[Start of section]

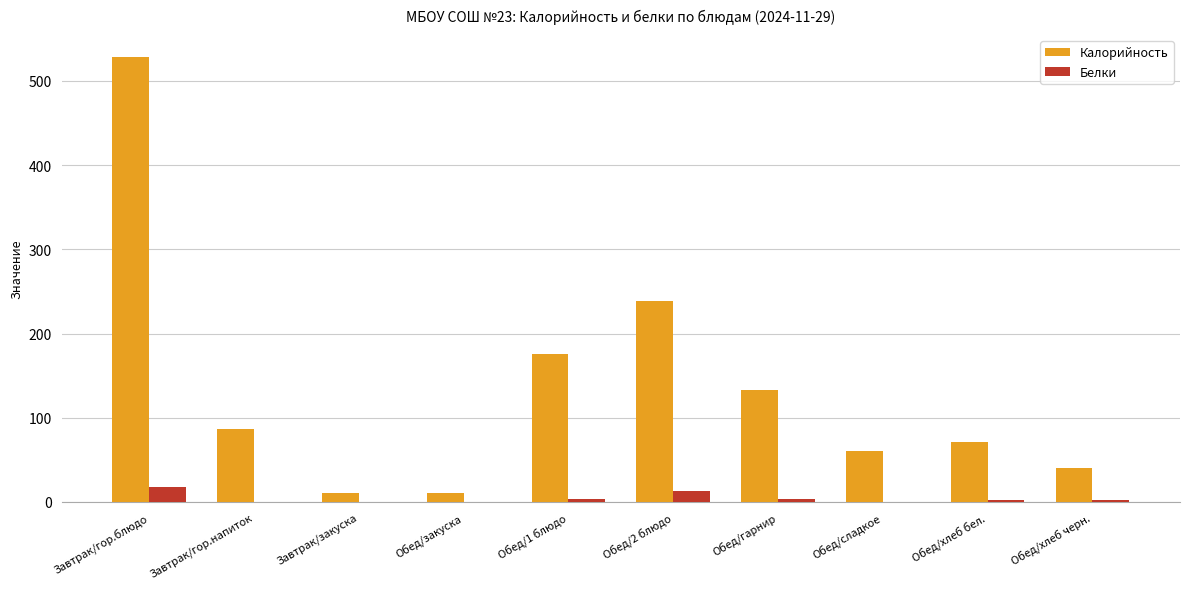

What is the sum of all Белки values?

44.0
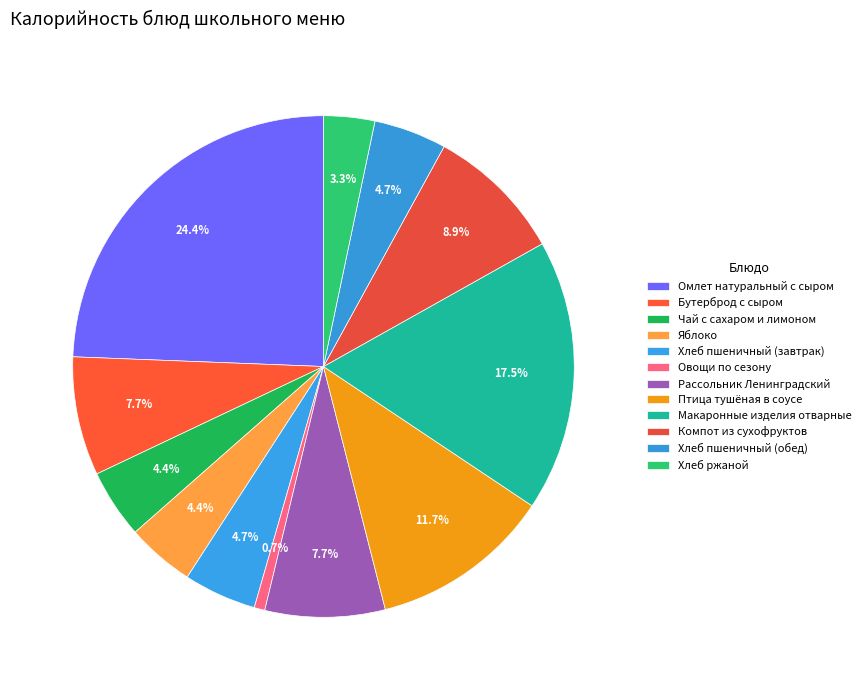

How many segments does this pie chart have?

12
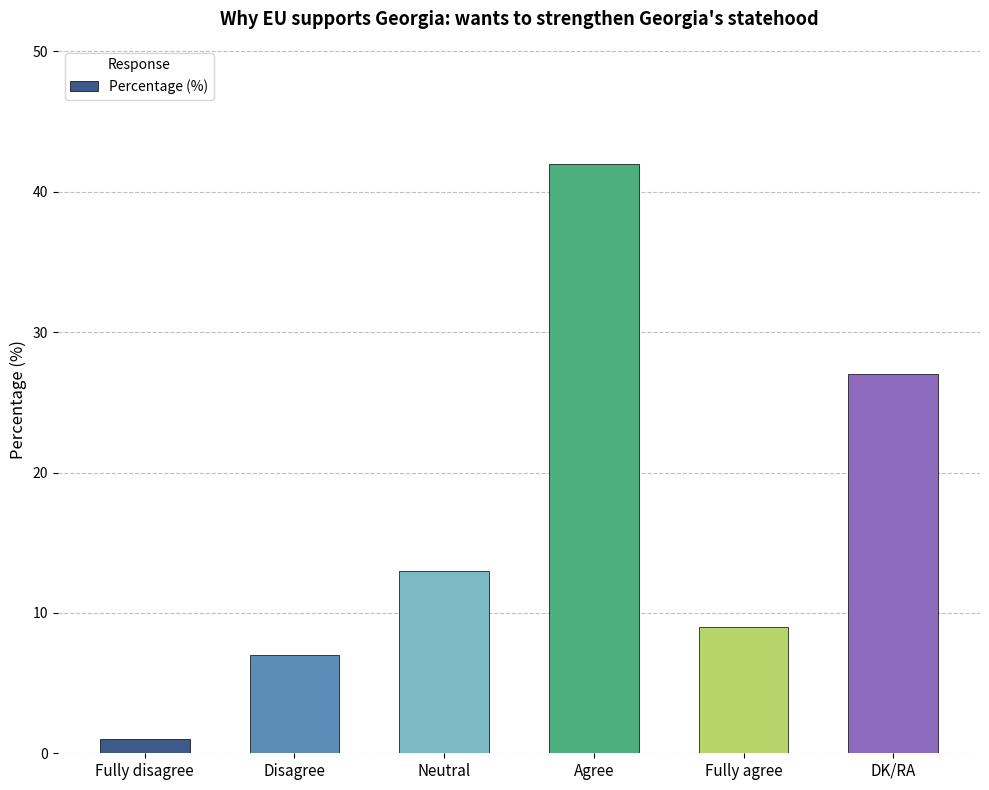

The chart shows a value of 13 at Neutral. True or false?

True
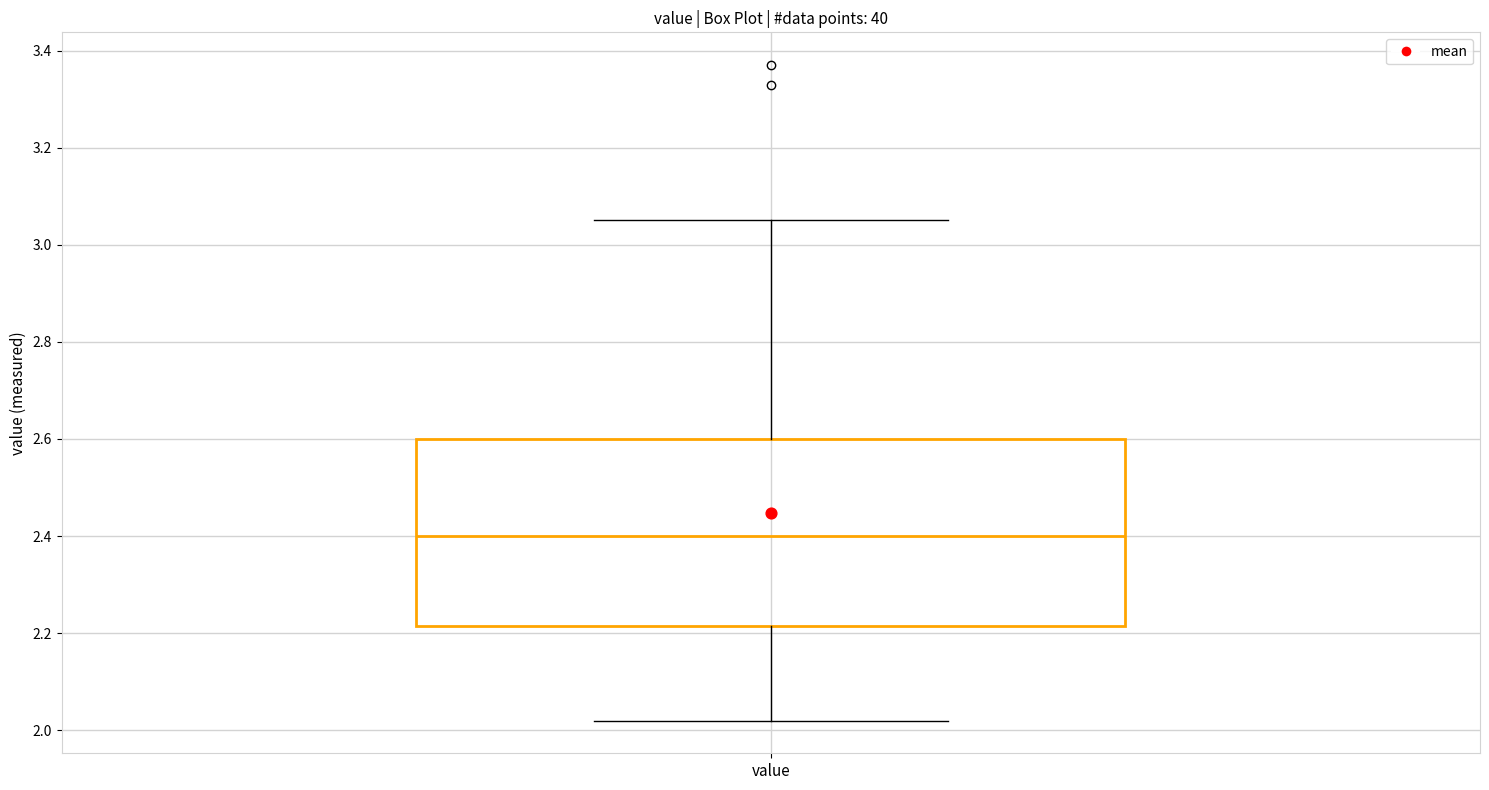

Read this box plot against the y-axis: the position of the median line, the range covered by the box, and the ends of both whiskers. The values are not printed on the chart, so give them approximately, as read against the axis.

median 2.40, box 2.22 to 2.60, whiskers 2.02 to 3.06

[End of section]

- _What is required_
Copy out every line above that contains the word "median".

- _Answer for this exercise_
Read this box plot against the y-axis: the position of the median line, the range covered by the box, and the ends of both whiskers. The values are not printed on the chart, so give them approximately, as read against the axis.
median 2.40, box 2.22 to 2.60, whiskers 2.02 to 3.06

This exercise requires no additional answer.